Introduction
Overview
Teaching: 15 min
Exercises: 10 minQuestions
What are common use cases for timeseries analysis?
Objectives
Read and plot timeseries data using Python Pandas.
Group data and generate descriptive statistics.
Resample timeseries data using datetime indexing in Pandas.
Introducing time series
We regularly encounter time series data in our daily lives. Examples are abundant and include stock prices, daily rates of infection during the COVID-19 pandemic, gas and electricity use as described in our utility bills, and data points from our fitness tracking devices. Any type of observation for which data are collected at specific intervals can be represented as a time series.
Time series data may be analyzed for multiple purposes, including
- Identifying trends.
- Making forecasts.
- Fraud and anomaly detection.
This series of lessons is intended as an introduction to key concepts in the analysis and visualization of time series data. Additional lessons in this series will introduce concepts and methods for making forecasts and classifying time series for different purposes.
Challenge: Time series in our daily lives
Above, we provided examples of information that is best represented using time series, for example daily prices of stocks.
What are some other examples of information that is collected consecutively or at specific intervals? Think of an example and reflect on the following questions:
- Are observations recorded at specific times?

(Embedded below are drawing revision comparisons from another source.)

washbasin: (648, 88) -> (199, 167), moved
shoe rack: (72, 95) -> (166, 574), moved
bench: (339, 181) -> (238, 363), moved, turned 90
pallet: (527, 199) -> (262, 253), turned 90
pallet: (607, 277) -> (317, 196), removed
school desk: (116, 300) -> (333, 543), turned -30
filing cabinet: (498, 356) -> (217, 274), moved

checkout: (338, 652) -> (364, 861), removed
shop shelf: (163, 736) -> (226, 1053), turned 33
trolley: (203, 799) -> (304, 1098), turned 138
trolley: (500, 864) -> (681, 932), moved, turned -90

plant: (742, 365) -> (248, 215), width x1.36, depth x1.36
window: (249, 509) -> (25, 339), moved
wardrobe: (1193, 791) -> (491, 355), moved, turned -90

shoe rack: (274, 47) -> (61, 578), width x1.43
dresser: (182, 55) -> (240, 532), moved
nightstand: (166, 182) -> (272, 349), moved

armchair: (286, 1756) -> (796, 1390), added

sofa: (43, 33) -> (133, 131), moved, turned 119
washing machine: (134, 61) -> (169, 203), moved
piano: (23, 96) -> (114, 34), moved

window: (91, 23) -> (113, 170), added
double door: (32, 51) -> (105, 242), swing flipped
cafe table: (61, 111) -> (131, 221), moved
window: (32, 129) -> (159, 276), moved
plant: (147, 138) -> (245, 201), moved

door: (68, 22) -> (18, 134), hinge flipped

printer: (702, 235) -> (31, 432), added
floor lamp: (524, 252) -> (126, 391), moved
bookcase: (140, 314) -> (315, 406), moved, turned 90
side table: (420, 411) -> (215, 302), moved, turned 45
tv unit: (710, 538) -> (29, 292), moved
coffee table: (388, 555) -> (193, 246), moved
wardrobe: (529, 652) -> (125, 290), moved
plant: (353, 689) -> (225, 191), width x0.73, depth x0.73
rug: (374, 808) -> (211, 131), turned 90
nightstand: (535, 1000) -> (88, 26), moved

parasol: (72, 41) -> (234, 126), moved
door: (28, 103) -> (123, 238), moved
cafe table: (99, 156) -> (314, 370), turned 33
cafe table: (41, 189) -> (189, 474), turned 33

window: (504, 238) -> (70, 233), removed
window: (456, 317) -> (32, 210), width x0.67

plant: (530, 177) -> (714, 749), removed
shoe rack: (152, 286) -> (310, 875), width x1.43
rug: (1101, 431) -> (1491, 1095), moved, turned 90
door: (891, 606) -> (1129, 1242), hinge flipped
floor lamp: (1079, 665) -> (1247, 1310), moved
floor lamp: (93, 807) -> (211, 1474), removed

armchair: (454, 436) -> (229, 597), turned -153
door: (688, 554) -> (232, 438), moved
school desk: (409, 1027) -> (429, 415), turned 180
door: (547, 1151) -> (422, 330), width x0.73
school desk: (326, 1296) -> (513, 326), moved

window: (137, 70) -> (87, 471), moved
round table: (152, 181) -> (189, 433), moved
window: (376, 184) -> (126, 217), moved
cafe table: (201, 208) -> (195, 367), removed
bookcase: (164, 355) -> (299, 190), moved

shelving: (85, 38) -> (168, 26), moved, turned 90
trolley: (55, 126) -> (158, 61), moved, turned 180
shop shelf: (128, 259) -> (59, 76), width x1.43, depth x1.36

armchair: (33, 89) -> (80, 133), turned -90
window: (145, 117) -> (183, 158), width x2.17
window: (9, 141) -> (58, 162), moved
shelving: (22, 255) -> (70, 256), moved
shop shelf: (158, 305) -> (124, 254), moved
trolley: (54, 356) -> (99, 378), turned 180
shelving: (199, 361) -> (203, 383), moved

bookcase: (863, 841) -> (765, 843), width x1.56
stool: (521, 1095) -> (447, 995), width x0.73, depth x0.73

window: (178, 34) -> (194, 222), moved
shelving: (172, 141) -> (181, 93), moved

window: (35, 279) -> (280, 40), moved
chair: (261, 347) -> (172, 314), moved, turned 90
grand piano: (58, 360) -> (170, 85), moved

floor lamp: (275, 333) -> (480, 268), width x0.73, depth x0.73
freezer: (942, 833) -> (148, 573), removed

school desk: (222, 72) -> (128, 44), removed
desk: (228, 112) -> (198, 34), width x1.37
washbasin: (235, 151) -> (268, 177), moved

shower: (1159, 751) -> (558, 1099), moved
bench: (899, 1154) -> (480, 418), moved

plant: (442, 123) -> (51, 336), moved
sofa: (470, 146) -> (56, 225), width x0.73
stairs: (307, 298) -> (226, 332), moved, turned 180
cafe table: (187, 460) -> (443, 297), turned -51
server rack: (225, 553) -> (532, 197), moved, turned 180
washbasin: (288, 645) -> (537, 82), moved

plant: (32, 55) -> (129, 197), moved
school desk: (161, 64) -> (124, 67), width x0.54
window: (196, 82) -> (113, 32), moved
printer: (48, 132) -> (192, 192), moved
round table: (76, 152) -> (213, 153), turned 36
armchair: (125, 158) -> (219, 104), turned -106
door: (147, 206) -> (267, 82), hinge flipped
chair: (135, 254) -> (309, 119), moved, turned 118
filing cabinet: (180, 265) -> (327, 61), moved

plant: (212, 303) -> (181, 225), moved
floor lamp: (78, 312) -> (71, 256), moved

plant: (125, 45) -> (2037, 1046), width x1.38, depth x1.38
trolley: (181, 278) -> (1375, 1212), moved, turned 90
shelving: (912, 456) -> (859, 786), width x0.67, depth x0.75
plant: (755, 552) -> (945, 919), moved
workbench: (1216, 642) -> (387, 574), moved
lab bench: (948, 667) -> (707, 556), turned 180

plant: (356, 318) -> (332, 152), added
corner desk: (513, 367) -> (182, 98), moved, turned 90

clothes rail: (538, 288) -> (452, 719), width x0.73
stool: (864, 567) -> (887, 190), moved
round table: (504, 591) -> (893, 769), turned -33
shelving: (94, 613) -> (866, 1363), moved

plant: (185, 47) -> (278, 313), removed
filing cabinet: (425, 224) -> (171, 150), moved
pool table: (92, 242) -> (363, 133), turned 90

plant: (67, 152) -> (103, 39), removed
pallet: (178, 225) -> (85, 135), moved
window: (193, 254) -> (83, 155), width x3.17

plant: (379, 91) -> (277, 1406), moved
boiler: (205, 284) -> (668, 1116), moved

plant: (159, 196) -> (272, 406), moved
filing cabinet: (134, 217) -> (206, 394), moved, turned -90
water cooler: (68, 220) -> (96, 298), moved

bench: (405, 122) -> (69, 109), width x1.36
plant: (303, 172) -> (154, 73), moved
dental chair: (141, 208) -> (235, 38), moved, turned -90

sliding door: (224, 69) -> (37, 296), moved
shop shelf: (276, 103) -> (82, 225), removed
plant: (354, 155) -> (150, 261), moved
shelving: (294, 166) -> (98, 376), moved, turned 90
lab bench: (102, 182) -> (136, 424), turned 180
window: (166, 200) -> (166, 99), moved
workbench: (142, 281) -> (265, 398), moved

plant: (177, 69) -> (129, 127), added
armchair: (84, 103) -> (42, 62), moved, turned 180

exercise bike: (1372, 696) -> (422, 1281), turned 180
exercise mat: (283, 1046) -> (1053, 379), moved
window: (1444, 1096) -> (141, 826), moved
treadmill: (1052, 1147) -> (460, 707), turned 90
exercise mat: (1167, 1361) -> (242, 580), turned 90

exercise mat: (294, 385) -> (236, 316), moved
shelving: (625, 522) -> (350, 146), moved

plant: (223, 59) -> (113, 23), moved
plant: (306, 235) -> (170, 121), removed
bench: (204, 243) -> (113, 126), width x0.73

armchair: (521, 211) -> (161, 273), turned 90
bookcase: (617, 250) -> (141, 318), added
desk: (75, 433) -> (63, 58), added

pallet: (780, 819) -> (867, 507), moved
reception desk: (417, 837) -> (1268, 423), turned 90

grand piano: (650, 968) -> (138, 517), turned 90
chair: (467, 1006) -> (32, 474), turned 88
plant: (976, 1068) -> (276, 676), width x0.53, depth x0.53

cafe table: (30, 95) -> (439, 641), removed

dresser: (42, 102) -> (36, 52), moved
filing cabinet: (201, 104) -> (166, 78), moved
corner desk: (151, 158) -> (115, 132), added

- Are observations recorded at regular intervals?
- What types of trends would you expect to see in the data?
Time series analysis using Python
Several Python libraries have been developed which can be used to support analysis of trends, forecasting, and classification of time series data. A non-exhaustive list of libraries includes:
pandas()
statistics()
scikitlearn()
tensorflow()
This lesson is focused on Pandas, which provides many useful features for inspecting large datasets, as well as resampling time series data to quickly calculate and plot statistics and moving averages.
Key Points
Pandas is a Python library that operates efficiently against large datasets.
Datetime indexing with Pandas enables resampling of timeseries data using different time steps.